ENTRIES SUPPLIED ::
_ _ _ _ _

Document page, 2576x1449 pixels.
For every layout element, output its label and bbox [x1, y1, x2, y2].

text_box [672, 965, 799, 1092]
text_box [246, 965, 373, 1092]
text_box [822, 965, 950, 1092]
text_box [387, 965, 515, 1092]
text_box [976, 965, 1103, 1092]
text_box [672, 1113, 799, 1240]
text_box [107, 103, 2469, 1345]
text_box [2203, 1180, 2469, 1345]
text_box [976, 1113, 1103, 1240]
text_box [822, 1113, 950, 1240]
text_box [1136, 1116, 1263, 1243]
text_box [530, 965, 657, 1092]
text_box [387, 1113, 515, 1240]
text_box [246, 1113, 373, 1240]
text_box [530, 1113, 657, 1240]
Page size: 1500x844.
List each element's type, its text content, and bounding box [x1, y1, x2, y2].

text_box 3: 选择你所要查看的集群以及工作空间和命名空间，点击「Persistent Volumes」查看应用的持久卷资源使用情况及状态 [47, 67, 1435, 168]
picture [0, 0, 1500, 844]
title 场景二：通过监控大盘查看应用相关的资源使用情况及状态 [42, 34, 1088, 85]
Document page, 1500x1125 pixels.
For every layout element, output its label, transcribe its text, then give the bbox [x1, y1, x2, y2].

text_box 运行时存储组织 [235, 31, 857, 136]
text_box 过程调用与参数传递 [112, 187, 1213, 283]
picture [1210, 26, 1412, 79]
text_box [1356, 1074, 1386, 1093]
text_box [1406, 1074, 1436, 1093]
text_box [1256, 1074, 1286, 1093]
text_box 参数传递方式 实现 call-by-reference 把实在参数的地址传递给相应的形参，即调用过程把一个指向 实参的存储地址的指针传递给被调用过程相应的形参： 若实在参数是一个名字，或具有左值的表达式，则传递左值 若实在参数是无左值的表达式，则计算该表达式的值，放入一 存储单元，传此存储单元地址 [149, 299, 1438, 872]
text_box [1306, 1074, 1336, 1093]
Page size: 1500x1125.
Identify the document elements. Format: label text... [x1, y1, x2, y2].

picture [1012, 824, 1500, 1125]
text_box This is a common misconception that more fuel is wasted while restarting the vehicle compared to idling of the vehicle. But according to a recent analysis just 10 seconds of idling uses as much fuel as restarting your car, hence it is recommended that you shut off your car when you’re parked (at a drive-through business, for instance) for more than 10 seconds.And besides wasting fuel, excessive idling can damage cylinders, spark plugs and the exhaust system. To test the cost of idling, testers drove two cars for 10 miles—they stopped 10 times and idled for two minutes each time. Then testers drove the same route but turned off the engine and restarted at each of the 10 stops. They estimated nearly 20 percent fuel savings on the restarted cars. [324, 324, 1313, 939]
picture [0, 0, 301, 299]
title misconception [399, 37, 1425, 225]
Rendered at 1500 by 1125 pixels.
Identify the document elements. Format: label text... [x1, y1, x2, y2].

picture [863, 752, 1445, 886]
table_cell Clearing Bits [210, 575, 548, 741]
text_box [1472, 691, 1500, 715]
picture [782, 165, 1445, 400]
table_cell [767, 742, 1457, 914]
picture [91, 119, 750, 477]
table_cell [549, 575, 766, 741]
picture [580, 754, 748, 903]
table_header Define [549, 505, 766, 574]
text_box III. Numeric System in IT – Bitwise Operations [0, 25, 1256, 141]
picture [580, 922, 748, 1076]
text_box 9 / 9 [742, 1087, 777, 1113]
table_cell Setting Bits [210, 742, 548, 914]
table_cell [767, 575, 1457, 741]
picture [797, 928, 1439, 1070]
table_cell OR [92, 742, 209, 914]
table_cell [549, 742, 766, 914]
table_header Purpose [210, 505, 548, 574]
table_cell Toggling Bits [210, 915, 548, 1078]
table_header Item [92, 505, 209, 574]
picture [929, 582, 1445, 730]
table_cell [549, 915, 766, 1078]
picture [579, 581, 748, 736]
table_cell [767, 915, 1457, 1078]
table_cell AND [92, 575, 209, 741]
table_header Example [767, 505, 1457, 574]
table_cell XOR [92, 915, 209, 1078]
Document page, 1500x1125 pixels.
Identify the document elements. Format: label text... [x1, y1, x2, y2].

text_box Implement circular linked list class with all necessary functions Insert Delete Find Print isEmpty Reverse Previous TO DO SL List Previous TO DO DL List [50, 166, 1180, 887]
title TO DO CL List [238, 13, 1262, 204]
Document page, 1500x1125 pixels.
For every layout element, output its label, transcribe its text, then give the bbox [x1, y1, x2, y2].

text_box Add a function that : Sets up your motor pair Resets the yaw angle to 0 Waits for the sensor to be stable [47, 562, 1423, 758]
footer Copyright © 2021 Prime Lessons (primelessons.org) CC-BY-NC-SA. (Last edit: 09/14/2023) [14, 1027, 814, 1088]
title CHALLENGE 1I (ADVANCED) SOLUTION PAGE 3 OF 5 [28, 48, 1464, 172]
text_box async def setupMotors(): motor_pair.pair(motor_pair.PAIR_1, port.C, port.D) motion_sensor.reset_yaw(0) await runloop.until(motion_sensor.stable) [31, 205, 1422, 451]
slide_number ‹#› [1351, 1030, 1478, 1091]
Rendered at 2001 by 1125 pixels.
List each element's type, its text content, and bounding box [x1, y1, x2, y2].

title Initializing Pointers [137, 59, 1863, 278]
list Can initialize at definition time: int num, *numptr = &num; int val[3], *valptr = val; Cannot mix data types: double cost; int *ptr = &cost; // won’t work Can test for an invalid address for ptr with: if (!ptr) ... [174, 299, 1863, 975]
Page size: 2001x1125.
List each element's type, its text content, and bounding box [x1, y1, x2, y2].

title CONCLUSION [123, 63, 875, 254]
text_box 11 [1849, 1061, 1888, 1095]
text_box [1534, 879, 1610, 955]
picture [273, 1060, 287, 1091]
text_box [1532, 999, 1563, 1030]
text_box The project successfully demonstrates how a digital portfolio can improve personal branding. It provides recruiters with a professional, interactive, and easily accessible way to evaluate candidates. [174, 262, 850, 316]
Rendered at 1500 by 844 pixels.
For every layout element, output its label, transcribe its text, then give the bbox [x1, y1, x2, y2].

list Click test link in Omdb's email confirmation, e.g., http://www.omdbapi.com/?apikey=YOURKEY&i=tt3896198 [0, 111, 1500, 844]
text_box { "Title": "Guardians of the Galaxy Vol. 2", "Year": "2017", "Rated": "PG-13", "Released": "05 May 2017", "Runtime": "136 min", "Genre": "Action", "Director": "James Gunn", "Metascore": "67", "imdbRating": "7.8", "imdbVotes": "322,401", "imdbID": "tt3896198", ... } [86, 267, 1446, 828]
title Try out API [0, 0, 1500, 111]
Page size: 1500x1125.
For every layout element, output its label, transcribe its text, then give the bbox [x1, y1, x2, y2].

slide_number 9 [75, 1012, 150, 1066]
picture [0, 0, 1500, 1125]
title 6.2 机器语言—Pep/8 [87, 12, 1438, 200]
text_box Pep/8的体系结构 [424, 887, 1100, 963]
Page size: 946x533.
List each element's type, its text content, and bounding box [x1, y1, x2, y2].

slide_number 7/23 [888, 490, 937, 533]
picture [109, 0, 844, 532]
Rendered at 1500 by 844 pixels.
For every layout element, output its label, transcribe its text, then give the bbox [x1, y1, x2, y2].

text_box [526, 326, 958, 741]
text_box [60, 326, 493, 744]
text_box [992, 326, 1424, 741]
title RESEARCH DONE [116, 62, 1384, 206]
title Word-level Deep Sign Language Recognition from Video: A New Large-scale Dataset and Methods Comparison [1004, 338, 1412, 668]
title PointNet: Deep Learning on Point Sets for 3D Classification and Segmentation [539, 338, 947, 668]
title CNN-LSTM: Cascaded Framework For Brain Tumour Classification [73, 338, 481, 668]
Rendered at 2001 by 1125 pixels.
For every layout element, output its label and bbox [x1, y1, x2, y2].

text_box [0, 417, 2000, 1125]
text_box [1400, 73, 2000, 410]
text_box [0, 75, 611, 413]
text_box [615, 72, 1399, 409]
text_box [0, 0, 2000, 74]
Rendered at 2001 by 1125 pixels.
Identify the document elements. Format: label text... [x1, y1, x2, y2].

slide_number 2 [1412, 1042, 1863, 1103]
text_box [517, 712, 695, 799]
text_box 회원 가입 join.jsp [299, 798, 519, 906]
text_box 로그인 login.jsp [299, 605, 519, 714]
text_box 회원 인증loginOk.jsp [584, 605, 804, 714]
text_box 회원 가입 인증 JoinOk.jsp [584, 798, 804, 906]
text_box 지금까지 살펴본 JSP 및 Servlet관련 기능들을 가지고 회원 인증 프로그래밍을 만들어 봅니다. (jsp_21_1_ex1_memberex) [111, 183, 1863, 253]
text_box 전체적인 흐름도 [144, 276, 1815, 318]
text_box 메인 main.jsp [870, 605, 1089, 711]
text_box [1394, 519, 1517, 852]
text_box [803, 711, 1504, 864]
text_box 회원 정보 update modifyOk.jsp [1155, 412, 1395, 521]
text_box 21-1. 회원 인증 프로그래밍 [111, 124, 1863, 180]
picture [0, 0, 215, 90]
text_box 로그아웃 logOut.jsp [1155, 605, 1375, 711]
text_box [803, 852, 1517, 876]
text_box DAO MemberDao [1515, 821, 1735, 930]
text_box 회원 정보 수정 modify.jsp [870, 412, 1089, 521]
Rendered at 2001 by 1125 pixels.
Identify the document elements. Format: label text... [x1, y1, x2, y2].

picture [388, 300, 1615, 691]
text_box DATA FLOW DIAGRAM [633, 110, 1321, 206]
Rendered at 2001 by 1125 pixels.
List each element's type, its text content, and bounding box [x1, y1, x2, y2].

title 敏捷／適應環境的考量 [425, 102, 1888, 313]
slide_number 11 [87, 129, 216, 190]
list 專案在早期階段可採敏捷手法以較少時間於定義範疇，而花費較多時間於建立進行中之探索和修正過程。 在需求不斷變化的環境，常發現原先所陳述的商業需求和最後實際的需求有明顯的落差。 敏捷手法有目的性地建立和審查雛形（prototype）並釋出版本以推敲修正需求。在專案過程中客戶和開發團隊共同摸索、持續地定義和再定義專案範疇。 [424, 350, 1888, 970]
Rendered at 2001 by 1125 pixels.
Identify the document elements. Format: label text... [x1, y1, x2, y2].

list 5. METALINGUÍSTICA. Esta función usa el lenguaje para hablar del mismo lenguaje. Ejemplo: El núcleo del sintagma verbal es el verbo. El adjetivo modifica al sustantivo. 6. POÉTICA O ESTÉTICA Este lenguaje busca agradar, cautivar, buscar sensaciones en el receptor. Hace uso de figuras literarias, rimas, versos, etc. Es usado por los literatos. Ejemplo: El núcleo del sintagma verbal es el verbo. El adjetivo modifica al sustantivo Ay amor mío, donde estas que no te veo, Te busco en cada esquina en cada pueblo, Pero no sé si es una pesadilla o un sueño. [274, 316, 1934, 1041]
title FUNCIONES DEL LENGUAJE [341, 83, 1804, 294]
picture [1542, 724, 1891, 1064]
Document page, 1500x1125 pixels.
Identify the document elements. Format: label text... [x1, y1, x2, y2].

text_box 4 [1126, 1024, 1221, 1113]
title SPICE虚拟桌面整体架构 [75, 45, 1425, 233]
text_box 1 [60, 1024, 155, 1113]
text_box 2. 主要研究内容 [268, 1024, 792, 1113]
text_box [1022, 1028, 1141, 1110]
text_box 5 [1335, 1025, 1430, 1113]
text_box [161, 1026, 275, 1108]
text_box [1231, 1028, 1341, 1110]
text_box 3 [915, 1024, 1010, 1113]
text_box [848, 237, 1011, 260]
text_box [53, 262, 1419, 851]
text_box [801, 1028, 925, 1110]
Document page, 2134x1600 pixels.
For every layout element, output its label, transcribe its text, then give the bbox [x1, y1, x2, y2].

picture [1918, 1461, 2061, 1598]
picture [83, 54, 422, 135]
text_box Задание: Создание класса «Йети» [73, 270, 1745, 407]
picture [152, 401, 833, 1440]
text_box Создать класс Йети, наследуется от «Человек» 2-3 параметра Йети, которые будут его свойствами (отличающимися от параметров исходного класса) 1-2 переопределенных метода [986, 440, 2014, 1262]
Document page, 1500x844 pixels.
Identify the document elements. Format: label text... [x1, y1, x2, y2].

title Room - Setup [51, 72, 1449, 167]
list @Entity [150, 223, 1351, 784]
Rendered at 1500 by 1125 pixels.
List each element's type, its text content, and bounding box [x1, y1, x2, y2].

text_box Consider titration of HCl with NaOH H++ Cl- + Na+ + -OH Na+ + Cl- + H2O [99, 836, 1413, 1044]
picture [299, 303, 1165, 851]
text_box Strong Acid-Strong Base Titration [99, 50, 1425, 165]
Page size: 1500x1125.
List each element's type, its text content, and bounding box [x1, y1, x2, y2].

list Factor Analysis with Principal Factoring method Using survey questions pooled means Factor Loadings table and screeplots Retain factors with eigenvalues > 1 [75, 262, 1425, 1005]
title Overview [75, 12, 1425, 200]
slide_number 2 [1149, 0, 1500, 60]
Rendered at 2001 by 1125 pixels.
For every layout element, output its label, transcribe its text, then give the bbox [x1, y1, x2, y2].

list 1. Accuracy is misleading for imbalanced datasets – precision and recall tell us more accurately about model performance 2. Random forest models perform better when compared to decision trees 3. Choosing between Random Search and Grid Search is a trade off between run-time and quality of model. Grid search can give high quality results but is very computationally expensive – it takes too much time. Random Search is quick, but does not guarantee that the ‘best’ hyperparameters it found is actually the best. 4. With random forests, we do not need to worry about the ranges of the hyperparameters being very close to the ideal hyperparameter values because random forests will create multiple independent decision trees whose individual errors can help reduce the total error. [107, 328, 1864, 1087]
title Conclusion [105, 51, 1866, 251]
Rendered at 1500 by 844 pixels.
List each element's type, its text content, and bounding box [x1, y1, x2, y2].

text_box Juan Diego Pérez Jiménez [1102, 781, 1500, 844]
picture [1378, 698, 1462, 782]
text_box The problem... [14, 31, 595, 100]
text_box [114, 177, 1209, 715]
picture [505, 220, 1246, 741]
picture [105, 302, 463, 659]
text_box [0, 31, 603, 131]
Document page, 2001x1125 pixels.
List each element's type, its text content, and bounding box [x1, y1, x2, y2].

_ _ _ _ _

DIRECTIONS :: Please return exactly the lines from the opening line of the data above through the line with "Page size: 1500x844.", both included and nothing else.

TASK ANSWER ::
Document page, 2576x1449 pixels.
For every layout element, output its label and bbox [x1, y1, x2, y2].

text_box [672, 965, 799, 1092]
text_box [246, 965, 373, 1092]
text_box [822, 965, 950, 1092]
text_box [387, 965, 515, 1092]
text_box [976, 965, 1103, 1092]
text_box [672, 1113, 799, 1240]
text_box [107, 103, 2469, 1345]
text_box [2203, 1180, 2469, 1345]
text_box [976, 1113, 1103, 1240]
text_box [822, 1113, 950, 1240]
text_box [1136, 1116, 1263, 1243]
text_box [530, 965, 657, 1092]
text_box [387, 1113, 515, 1240]
text_box [246, 1113, 373, 1240]
text_box [530, 1113, 657, 1240]
Page size: 1500x844.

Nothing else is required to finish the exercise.